Personal information
- Born: September 18, 1988 (age 37) Orange, California, U.S.
- Listed height: 6 ft 1 in (1.85 m)
- Listed weight: 203 lb (92 kg)

Career information
- High school: St. Thomas Aquinas (Fort Lauderdale, Florida)
- College: Mississippi State (2007–2008); FIU (2009–2011);

Awards and highlights
- 2007 All-SEC Freshman Team;

= Wesley Carroll (quarterback) =

American football player (born 1988)

Wesley Mason Carroll (born September 18, 1988) is an American former football quarterback. He played college football at Florida International University his junior and senior seasons, after transferring from Mississippi State University in January 2009.

==Early life==
Carroll attended Cooperstown Central School in Cooperstown, New York from Grades 3 to 8. He and his family then moved to Ft. Lauderdale, Florida in the summer of 2003, where he then attended St. Thomas Aquinas High School that fall. There, he compiled a 38–5 record as the football team's starting quarterback from 2004–2006. He guided Aquinas to three consecutive state championship game appearances, all of which ended in losses to Lakeland High School, who was undefeated and appeared in USA Today's "Super 25" rankings in all three seasons. Aquinas was also ranked in the Super 25 while Carroll was there, 10th in 2005 and 21st in 2006.

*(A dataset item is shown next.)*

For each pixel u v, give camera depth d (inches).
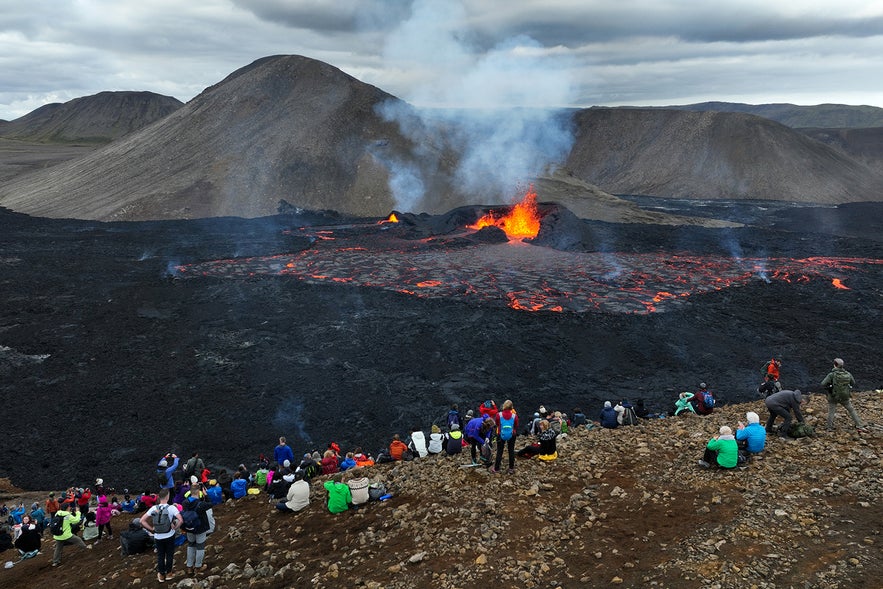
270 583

In his final two seasons at Aquinas, he completed 189 of 342 pass attempts for over 3,300 yards and 53 touchdowns. He was a high school teammate of current Notre Dame offensive linemen Dan Wenger and Sam Young and former Florida defensive back Major Wright.

==College career==
Carroll earned the starting quarterback spot as a true freshman at Mississippi State by out-playing incumbent starter Michael Henig. He was selected to the All-SEC freshman team and led the Bulldogs in their victory at the 2007 Liberty Bowl.

Despite entering the 2008 season as the Bulldogs' "clear starter", Carroll was replaced by Tyson Lee after some poor performances. Carroll subsequently decided to transfer to FIU.

During the 2010 season, Carroll led FIU to a 7–6 season (6–2 conference record) and to its first ever bowl berth and first ever bowl win against the Toledo Rockets at the 2010 Little Caesars Pizza Bowl. Carroll capitalized on his strong 2010 season by leading FIU to a record of 8–5 and a consecutive bowl game appearance in the Beef 'O' Brady's Bowl. His 2,623 passing yards, 16 passing touchdowns, and 2,615 yards of total offense in 2010 are school records.

Carroll attended the Battle of Florida All Star Game on January 21, 2012. He is now pursuing a master's degree in sport management.